Era muy bonita, un cuarto del tamaño de la vieja, funcionaba con unas cintas diminutas. Una tenía escrito «Ponme» en la etiqueta. Sintiendo curiosidad, la metió en la grabadora y la puso en marcha. Oyó la voz de Jocasta.

«Hola, Nick, cariño. Ésta es tu enamorada, bueno, sí, bastante enamorada, novia, que te desea bon voyage y bonne chance y todo eso. Que te diviertas, pero no demasiado, y no te olvides de los bares de Hershey. [Evidentemente lo había olvidado.] Te quiero mucho mucho y gracias por lo bien que lo pasamos anoche. Una cena estupenda, y todo estupendo. Besitos.»

Nick lo escuchó una y otra vez. Pensando en ella, en que la grabación era como ella, dulce, simpática y cariñosa. Y pensando cuánto la había querido. Cuánto la quería todavía. Y que no se había portado muy bien con ella, la última vez que la había visto. Peor aún cuando le había devuelto sus cosas. Era terrible pensar en todo ese amor, evaporado en frialdad y distanciamiento. Para siempre.

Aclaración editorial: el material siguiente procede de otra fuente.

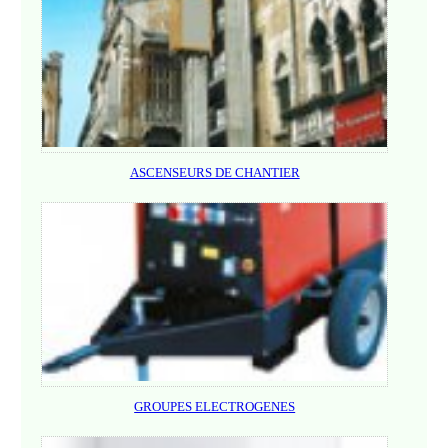
ASCENSEURS DE CHANTIER
GROUPES ELECTROGENES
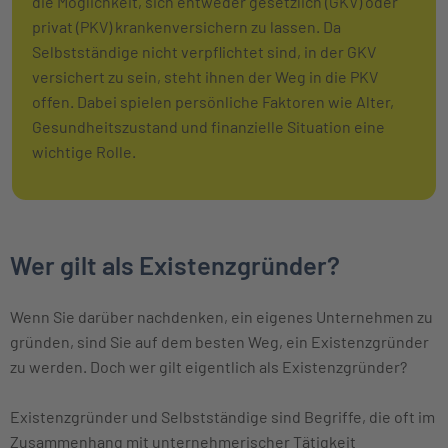
die Möglichkeit, sich entweder gesetzlich (GKV) oder
privat (PKV) krankenversichern zu lassen. Da
Selbstständige nicht verpflichtet sind, in der GKV
versichert zu sein, steht ihnen der Weg in die PKV
offen. Dabei spielen persönliche Faktoren wie Alter,
Gesundheitszustand und finanzielle Situation eine
wichtige Rolle.
Wer gilt als Existenzgründer?
Wenn Sie darüber nachdenken, ein eigenes Unternehmen zu
gründen, sind Sie auf dem besten Weg, ein Existenzgründer
zu werden. Doch wer gilt eigentlich als Existenzgründer?
Existenzgründer und Selbstständige sind Begriffe, die oft im
Zusammenhang mit unternehmerischer Tätigkeit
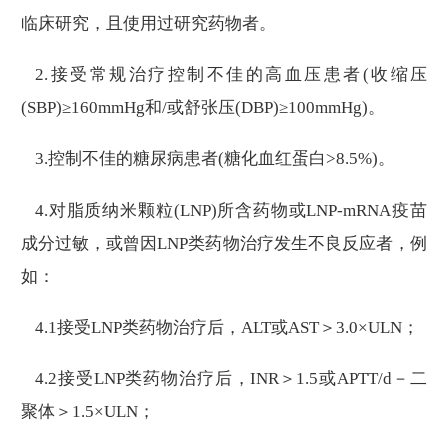
临床研究，且使用过研究药物者。
2.接受常规治疗控制不佳的高血压患者(收缩压
(SBP)≥160mmHg和/或舒张压(DBP)≥100mmHg)。
3.控制不佳的糖尿病患者(糖化血红蛋白>8.5%)。
4.对脂质纳米颗粒(LNP)所含药物或LNP-mRNA疫苗
成分过敏，或曾因LNP类药物治疗发生不良反应者，例
如：
4.1接受LNP类药物治疗后，ALT或AST＞3.0×ULN；
4.2接受LNP类药物治疗后，INR＞1.5或APTT/d－二
聚体＞1.5×ULN；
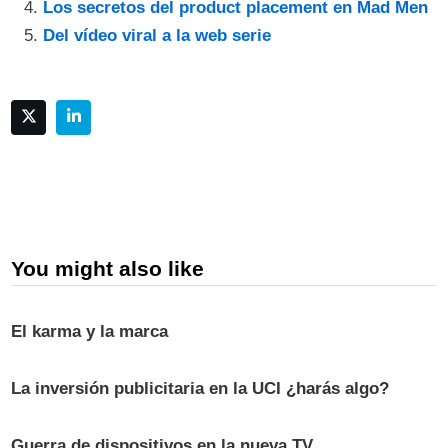
Los secretos del product placement en Mad Men
Del vídeo viral a la web serie
You might also like
El karma y la marca
La inversión publicitaria en la UCI ¿harás algo?
Guerra de dispositivos en la nueva TV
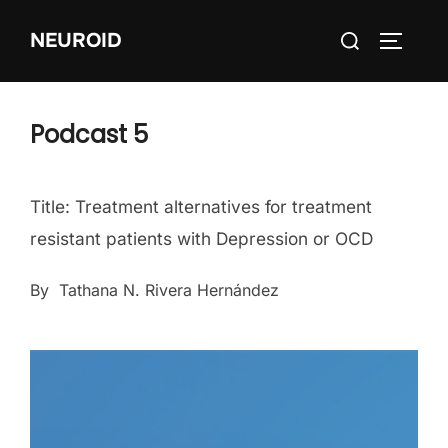
Skip
Search
NEUROID
to
TOGGLE
for:
content
Podcast 5
Title: Treatment alternatives for treatment
resistant patients with Depression or OCD
By Tathana N. Rivera Hernández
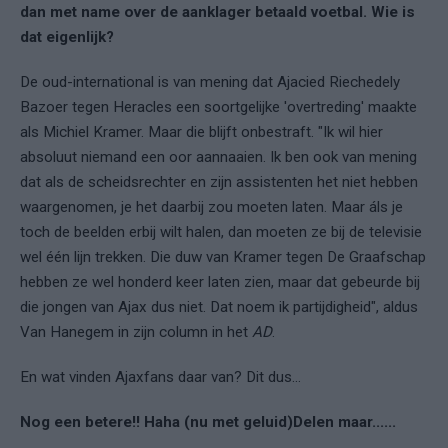
dan met name over de aanklager betaald voetbal. Wie is
dat eigenlijk?
De oud-international is van mening dat Ajacied Riechedely
Bazoer tegen Heracles een soortgelijke 'overtreding' maakte
als Michiel Kramer. Maar die blijft onbestraft. "Ik wil hier
absoluut niemand een oor aannaaien. Ik ben ook van mening
dat als de scheidsrechter en zijn assistenten het niet hebben
waargenomen, je het daarbij zou moeten laten. Maar áls je
toch de beelden erbij wilt halen, dan moeten ze bij de televisie
wel één lijn trekken. Die duw van Kramer tegen De Graafschap
hebben ze wel honderd keer laten zien, maar dat gebeurde bij
die jongen van Ajax dus niet. Dat noem ik partijdigheid", aldus
Van Hanegem in zijn column in het
AD
.
En wat vinden Ajaxfans daar van? Dit dus...
Nog een betere!! Haha (nu met geluid)Delen maar......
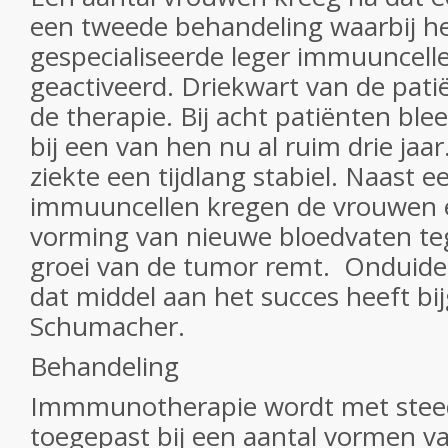
een tweede behandeling waarbij he
gespecialiseerde leger immuuncelle
geactiveerd. Driekwart van de pati
de therapie. Bij acht patiënten ble
bij een van hen nu al ruim drie jaar
ziekte een tijdlang stabiel. Naast 
immuuncellen kregen de vrouwen e
vorming van nieuwe bloedvaten te
groei van de tumor remt. Onduideli
dat middel aan het succes heeft bi
Schumacher.
Behandeling
Immmunotherapie wordt met stee
toegepast bij een aantal vormen v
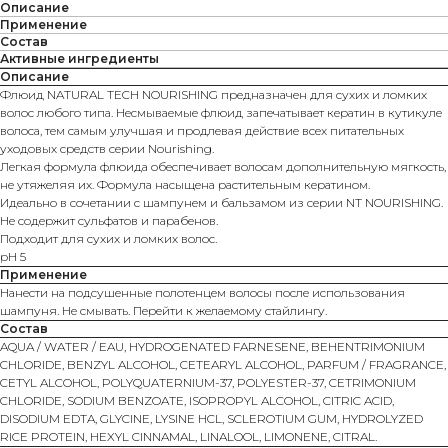
Описание
Применение
Состав
Активные ингредиенты
Описание
Флюид NATURAL TECH NOURISHING предназначен для сухих и ломких
волос любого типа. Несмываемые флюид запечатывает кератин в кутикуле
волоса, тем самым улучшая и продлевая действие всех питательных
уходовых средств серии Nourishing.
Легкая формула флюида обеспечивает волосам дополнительную мягкость,
не утяжеляя их. Формула насыщена растительным кератином.
Идеально в сочетании с шампунем и бальзамом из серии NT NOURISHING.
Не содержит сульфатов и парабенов.
Подходит для сухих и ломких волос.
рН 5
Применение
Нанести на подсушенные полотенцем волосы после использования
шампуня. Не смывать. Перейти к желаемому стайлингу.
Состав
AQUA / WATER / EAU, HYDROGENATED FARNESENE, BEHENTRIMONIUM
CHLORIDE, BENZYL ALCOHOL, CETEARYL ALCOHOL, PARFUM / FRAGRANCE,
CETYL ALCOHOL, POLYQUATERNIUM-37, POLYESTER-37, CETRIMONIUM
CHLORIDE, SODIUM BENZOATE, ISOPROPYL ALCOHOL, CITRIC ACID,
DISODIUM EDTA, GLYCINE, LYSINE HCL, SCLEROTIUM GUM, HYDROLYZED
RICE PROTEIN, HEXYL CINNAMAL, LINALOOL, LIMONENE, CITRAL.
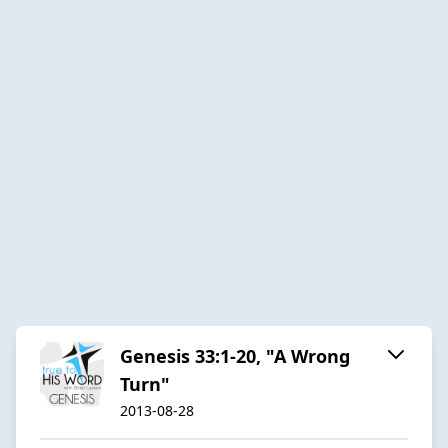
Genesis 33:1-20, "A Wrong
Turn"
2013-08-28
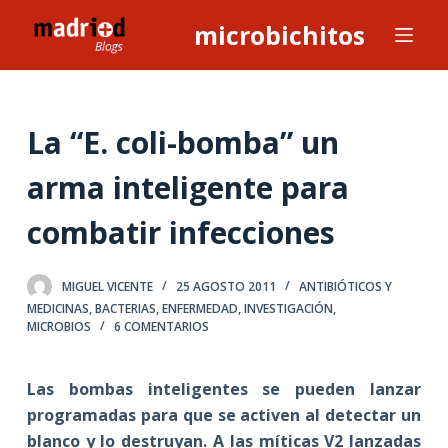
S
microbichitos
a
l
t
a
La “E. coli-bomba” un
r
arma inteligente para
a
l
combatir infecciones
c
o
n
MIGUEL VICENTE
25 AGOSTO 2011
ANTIBIÓTICOS Y
t
MEDICINAS
,
BACTERIAS
,
ENFERMEDAD
,
INVESTIGACIÓN
,
MICROBIOS
6 COMENTARIOS
e
n
i
Las bombas inteligentes se pueden lanzar
d
programadas para que se activen al detectar un
o
blanco y lo destruyan. A las míticas V2 lanzadas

Cogió el teléfono y la llamó.

Jocasta estaba en la cama, compadeciéndose de sí misma. Había pasado un fin de semana largo y solitario, y el sábado por la noche había pedido que le trajeran un curry. Era la primera comida que hacía en varios días, y se dio un buen atracón, que regó con una botella de vino tinto bastante áspero y terminó con helado, con el que había mezclado una barra de Mars, uno de sus postres favoritos. Ya fuera por el curry, por el atracón o por el vino, se encontró fatal toda la noche y buena parte del domingo. Empezaba a encontrarse un poco mejor. Pero igual de sola.